Saved data entries:
·····

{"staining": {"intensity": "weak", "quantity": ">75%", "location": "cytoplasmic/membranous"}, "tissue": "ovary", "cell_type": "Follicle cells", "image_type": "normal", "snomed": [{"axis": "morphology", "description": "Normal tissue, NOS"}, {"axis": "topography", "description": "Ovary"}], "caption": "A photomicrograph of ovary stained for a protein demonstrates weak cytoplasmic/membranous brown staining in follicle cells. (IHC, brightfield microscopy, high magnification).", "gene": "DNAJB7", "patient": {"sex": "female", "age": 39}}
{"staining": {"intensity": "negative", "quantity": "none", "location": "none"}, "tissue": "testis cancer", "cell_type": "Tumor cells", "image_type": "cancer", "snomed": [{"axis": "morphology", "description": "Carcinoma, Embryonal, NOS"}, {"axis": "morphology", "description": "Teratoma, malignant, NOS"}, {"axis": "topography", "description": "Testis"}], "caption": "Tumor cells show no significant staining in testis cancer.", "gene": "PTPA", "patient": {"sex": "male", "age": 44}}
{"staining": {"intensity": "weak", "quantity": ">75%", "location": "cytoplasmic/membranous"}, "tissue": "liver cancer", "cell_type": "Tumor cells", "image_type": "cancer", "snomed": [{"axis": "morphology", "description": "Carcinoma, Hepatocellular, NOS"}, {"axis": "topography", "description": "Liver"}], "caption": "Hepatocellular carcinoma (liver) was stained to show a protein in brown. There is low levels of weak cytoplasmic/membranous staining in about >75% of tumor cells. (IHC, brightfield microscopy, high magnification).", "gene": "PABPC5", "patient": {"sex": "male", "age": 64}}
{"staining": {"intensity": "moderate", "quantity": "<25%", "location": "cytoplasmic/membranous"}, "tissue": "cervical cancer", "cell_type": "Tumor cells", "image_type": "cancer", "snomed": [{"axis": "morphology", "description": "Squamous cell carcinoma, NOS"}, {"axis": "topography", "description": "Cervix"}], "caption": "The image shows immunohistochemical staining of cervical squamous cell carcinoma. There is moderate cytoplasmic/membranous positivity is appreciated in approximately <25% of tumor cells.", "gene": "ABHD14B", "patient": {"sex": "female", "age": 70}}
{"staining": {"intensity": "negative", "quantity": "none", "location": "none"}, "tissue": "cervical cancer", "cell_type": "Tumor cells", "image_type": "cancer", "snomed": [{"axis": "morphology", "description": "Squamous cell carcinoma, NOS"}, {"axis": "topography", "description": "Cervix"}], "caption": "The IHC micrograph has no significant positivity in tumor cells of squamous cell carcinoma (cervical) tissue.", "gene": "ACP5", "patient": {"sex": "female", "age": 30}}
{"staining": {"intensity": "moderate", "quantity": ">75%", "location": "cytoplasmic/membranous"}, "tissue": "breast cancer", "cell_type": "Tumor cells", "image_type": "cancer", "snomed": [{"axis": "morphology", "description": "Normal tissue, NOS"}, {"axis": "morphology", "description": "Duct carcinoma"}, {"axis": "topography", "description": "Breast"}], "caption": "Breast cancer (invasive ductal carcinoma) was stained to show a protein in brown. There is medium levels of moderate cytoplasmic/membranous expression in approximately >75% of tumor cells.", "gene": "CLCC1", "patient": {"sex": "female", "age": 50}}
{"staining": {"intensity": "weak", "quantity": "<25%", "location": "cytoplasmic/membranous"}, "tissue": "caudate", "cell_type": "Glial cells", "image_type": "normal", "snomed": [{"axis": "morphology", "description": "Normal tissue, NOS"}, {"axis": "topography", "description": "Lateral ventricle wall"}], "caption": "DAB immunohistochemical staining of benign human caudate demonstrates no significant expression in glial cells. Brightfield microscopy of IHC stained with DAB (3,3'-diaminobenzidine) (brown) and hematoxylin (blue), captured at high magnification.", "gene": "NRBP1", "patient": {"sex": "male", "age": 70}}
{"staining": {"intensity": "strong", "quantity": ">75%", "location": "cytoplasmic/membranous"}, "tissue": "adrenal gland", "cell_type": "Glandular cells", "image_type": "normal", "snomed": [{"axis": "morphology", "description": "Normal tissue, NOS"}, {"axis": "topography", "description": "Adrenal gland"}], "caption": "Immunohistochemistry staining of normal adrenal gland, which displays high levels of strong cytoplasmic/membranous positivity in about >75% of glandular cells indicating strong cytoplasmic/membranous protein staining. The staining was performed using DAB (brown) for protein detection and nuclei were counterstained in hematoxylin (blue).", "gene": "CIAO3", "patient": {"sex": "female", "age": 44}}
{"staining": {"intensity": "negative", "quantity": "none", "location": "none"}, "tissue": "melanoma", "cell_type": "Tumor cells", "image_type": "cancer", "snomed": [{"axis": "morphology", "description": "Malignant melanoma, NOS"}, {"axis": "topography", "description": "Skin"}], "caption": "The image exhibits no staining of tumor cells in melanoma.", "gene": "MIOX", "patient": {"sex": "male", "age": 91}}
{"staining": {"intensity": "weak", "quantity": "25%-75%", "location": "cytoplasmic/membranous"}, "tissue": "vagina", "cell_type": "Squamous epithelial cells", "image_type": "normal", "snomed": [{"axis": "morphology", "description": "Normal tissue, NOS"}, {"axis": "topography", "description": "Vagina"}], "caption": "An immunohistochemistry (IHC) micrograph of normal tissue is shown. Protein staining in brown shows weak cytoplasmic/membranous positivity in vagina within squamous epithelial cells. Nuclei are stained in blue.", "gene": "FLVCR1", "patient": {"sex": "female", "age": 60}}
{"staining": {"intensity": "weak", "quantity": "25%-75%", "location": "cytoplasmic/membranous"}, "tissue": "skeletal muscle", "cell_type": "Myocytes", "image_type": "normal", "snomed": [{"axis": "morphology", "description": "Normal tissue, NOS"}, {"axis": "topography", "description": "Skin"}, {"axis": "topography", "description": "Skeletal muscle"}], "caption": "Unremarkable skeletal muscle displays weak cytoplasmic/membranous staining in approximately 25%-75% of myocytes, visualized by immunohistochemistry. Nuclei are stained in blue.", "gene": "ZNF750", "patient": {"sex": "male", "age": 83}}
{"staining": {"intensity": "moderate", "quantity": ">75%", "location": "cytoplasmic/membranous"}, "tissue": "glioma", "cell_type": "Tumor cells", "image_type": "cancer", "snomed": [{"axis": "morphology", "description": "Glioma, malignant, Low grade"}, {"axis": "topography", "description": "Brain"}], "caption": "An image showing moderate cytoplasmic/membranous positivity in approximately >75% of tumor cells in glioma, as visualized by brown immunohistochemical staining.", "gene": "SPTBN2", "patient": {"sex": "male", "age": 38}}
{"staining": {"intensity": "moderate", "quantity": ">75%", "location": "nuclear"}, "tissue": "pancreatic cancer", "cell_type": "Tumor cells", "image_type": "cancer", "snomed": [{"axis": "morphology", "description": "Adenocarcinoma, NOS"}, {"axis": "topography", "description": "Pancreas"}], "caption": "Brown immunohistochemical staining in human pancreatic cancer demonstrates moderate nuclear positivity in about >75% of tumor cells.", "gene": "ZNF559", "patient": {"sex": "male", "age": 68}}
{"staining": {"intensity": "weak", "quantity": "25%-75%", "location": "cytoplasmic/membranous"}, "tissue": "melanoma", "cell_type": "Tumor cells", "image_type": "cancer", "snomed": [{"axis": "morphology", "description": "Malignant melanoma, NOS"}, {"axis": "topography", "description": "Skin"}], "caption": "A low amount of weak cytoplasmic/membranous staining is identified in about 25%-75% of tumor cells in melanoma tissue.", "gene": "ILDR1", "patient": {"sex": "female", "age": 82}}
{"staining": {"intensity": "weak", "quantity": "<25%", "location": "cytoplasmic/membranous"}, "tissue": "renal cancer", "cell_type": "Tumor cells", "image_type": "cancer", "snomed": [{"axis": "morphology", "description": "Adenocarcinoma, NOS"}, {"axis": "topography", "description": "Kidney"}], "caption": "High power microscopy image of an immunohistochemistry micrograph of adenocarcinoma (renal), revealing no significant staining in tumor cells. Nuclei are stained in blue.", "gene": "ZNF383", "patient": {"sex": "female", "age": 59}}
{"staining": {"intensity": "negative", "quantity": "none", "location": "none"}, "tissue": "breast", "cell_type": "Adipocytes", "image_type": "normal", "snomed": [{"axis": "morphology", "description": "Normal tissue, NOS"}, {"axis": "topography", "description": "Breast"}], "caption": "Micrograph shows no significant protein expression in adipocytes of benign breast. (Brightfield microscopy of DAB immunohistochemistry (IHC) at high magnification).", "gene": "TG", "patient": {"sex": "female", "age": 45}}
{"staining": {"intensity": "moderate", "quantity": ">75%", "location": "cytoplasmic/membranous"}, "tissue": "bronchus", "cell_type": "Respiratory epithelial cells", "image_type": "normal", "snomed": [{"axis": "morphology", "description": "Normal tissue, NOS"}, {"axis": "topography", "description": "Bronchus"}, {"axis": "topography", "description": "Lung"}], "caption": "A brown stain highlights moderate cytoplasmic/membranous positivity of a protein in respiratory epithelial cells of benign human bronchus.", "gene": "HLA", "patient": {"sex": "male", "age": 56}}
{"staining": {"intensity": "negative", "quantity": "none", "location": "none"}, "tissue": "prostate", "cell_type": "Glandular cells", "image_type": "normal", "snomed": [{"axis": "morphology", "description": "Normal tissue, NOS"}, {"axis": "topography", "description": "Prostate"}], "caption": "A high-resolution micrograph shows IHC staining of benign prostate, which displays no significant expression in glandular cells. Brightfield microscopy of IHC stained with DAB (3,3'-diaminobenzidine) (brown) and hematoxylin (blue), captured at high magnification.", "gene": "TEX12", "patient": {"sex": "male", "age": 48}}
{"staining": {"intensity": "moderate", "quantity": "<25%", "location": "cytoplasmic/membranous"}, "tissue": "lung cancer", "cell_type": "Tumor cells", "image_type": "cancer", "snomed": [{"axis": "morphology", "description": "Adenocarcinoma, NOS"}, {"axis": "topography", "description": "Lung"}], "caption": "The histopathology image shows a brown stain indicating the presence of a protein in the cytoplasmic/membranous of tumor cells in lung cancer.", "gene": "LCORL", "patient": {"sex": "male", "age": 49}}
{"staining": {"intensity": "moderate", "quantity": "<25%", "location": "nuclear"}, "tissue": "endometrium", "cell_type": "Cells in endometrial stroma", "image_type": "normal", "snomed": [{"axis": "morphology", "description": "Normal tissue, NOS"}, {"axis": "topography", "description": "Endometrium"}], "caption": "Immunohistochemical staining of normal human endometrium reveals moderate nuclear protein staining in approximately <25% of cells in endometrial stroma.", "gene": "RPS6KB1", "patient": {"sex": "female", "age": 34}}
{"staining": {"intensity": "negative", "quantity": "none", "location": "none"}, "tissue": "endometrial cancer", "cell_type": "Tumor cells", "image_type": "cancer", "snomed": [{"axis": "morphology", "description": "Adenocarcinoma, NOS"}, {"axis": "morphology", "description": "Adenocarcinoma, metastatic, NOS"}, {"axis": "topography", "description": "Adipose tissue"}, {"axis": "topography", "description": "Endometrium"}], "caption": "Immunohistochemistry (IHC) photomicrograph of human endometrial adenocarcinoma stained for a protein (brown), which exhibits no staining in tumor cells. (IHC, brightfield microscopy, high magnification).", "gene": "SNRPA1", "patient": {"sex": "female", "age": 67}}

·····

Among the records above, find the lines that contain "Cervix" and copy every one.

## Exercise output
{"staining": {"intensity": "moderate", "quantity": "<25%", "location": "cytoplasmic/membranous"}, "tissue": "cervical cancer", "cell_type": "Tumor cells", "image_type": "cancer", "snomed": [{"axis": "morphology", "description": "Squamous cell carcinoma, NOS"}, {"axis": "topography", "description": "Cervix"}], "caption": "The image shows immunohistochemical staining of cervical squamous cell carcinoma. There is moderate cytoplasmic/membranous positivity is appreciated in approximately <25% of tumor cells.", "gene": "ABHD14B", "patient": {"sex": "female", "age": 70}}
{"staining": {"intensity": "negative", "quantity": "none", "location": "none"}, "tissue": "cervical cancer", "cell_type": "Tumor cells", "image_type": "cancer", "snomed": [{"axis": "morphology", "description": "Squamous cell carcinoma, NOS"}, {"axis": "topography", "description": "Cervix"}], "caption": "The IHC micrograph has no significant positivity in tumor cells of squamous cell carcinoma (cervical) tissue.", "gene": "ACP5", "patient": {"sex": "female", "age": 30}}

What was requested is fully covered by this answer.